*WHAT YOU WILL DO:* Set down the entries below exactly, leaving out all images.

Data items
_ _ _

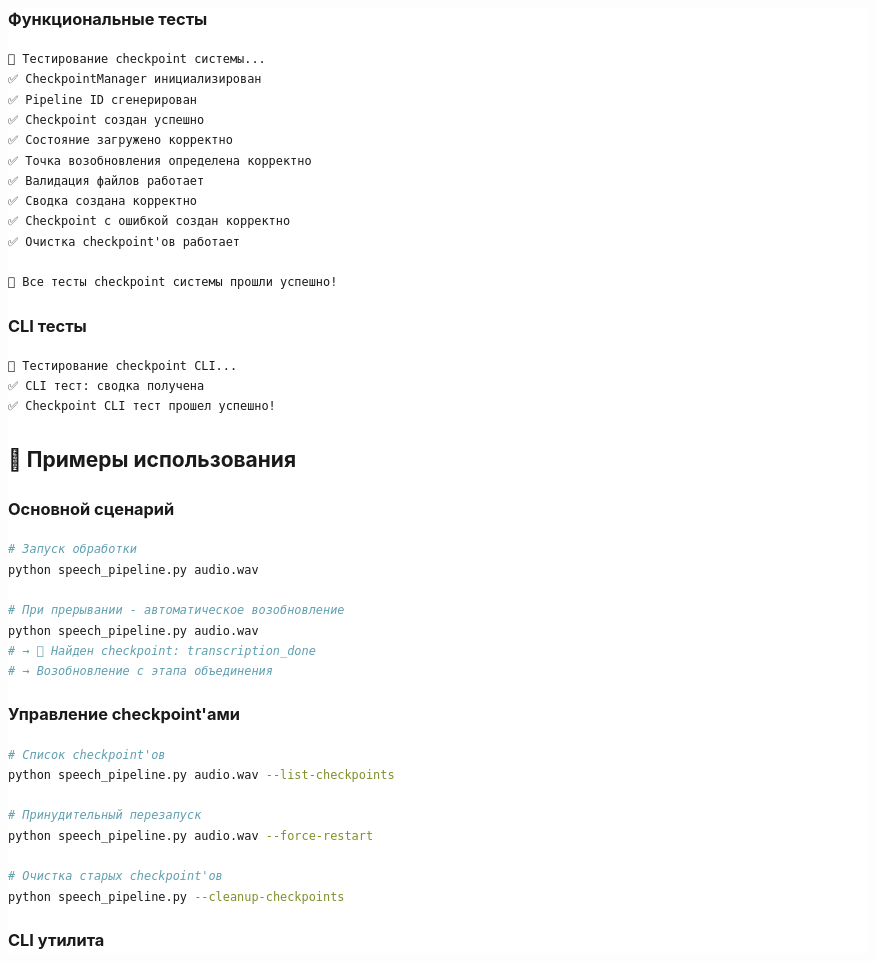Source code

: ### Функциональные тесты

```
🧪 Тестирование checkpoint системы...
✅ CheckpointManager инициализирован
✅ Pipeline ID сгенерирован
✅ Checkpoint создан успешно
✅ Состояние загружено корректно
✅ Точка возобновления определена корректно
✅ Валидация файлов работает
✅ Сводка создана корректно
✅ Checkpoint с ошибкой создан корректно
✅ Очистка checkpoint'ов работает

🎉 Все тесты checkpoint системы прошли успешно!
```

### CLI тесты

```
🧪 Тестирование checkpoint CLI...
✅ CLI тест: сводка получена
✅ Checkpoint CLI тест прошел успешно!
```

## 🚀 Примеры использования

### Основной сценарий

```bash
# Запуск обработки
python speech_pipeline.py audio.wav

# При прерывании - автоматическое возобновление
python speech_pipeline.py audio.wav
# → 🔄 Найден checkpoint: transcription_done
# → Возобновление с этапа объединения
```

### Управление checkpoint'ами

```bash
# Список checkpoint'ов
python speech_pipeline.py audio.wav --list-checkpoints

# Принудительный перезапуск
python speech_pipeline.py audio.wav --force-restart

# Очистка старых checkpoint'ов
python speech_pipeline.py --cleanup-checkpoints
```

### CLI утилита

_ _ _

*REPLY:*
Source code

: ### Функциональные тесты

```
🧪 Тестирование checkpoint системы...
✅ CheckpointManager инициализирован
✅ Pipeline ID сгенерирован
✅ Checkpoint создан успешно
✅ Состояние загружено корректно
✅ Точка возобновления определена корректно
✅ Валидация файлов работает
✅ Сводка создана корректно
✅ Checkpoint с ошибкой создан корректно
✅ Очистка checkpoint'ов работает

🎉 Все тесты checkpoint системы прошли успешно!
```

### CLI тесты

```
🧪 Тестирование checkpoint CLI...
✅ CLI тест: сводка получена
✅ Checkpoint CLI тест прошел успешно!
```

## 🚀 Примеры использования

### Основной сценарий

```bash
# Запуск обработки
python speech_pipeline.py audio.wav

# При прерывании - автоматическое возобновление
python speech_pipeline.py audio.wav
# → 🔄 Найден checkpoint: transcription_done
# → Возобновление с этапа объединения
```

### Управление checkpoint'ами

```bash
# Список checkpoint'ов
python speech_pipeline.py audio.wav --list-checkpoints

# Принудительный перезапуск
python speech_pipeline.py audio.wav --force-restart

# Очистка старых checkpoint'ов
python speech_pipeline.py --cleanup-checkpoints
```

### CLI утилита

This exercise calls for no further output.